Failure Modes
:::info Source
Sourced from services/assessment-service/FAILURE_MODES.md in the documentation repo.
:::
1. Scenarios
1.1 AI Grading Provider Unavailable
- Fallback: queue response for later grading; notify instructor; SLA = 4h.
1.2 Answer Key Decryption Failure
- Symptom: KMS unavailable or DEK lost.
- Response: 503 to scoring endpoint; alert P1; cached answer key for 5 min allows continued serving.
1.3 Scoring Timeout
- Complex rubric grading exceeds 30s → async grading path; learner sees "grading in progress" state.
1.4 Duplicate Submission
- Idempotent on
attemptId + attemptNumber; second submission returns first result.
1.5 Offline-Computed Score Mismatch vs Server Recompute
- Server recomputes on ingest; mismatch → log + trust server; alert on high mismatch rate (may indicate tampered bundle).
1.6 Branching Scenario Node Not Found
- Domain invariant at publish prevents orphan; runtime defensive fallback: return to previous node.
1.7 AI Question Generation Refused
- Show author the refusal reason; offer manual path; log for prompt tuning.
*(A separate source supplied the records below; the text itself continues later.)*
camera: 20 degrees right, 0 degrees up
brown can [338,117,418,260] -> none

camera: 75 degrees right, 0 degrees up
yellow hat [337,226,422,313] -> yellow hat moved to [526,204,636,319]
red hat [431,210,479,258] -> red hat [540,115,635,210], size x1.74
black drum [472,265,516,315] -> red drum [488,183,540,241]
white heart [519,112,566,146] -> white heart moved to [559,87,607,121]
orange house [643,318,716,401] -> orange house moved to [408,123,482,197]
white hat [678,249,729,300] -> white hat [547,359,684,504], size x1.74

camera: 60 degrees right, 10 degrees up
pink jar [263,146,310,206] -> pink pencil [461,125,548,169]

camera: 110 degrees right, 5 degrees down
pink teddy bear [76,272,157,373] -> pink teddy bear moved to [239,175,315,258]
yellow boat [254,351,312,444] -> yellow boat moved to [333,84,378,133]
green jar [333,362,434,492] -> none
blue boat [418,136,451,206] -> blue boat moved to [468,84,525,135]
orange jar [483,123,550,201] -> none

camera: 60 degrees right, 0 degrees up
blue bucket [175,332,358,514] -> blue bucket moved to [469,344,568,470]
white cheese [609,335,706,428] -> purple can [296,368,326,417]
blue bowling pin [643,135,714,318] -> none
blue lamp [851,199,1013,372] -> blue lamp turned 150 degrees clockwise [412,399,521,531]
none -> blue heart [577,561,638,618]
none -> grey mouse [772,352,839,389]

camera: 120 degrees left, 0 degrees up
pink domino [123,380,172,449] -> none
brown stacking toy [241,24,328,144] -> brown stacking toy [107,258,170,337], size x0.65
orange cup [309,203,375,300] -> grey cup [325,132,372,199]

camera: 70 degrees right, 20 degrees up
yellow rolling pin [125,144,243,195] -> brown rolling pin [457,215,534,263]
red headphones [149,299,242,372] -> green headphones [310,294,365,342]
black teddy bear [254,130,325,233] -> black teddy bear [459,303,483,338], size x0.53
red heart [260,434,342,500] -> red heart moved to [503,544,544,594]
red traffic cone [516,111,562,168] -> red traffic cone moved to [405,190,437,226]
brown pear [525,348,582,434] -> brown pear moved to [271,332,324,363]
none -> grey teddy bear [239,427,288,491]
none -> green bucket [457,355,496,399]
1.8 Rubric Grading Disagreement
- AI vs human disagreement > threshold → flag; retrain eval corpus; prompt version may be rolled back.
2. Retry / Backoff
| Op | Max | Backoff |
|---|---|---|
| AI generate | 2 | 1s, 5s |
| AI grade | 3 | 2s, 10s, 30s |
| Postgres write | 3 | 10ms, 50ms, 200ms |
| Outbox | infinite | exp cap 5m |
3. Circuit Breakers
ai-gateway: 10 fail/30s → 60s. KMS: 10 fail/30s → 60s.
4. Fallbacks
| Primary | Fallback |
|---|---|
| AI grading | Queue + notify instructor |
| AI question gen | Manual authoring |
| Real-time scoring | Async grading notification |
5. Chaos
- AI gateway 30s latency → verify UX degradation (not error).
- KMS 30s outage → scoring queue builds up; drains on recovery.
- Bundle tamper → scoring fails cleanly with diagnostic.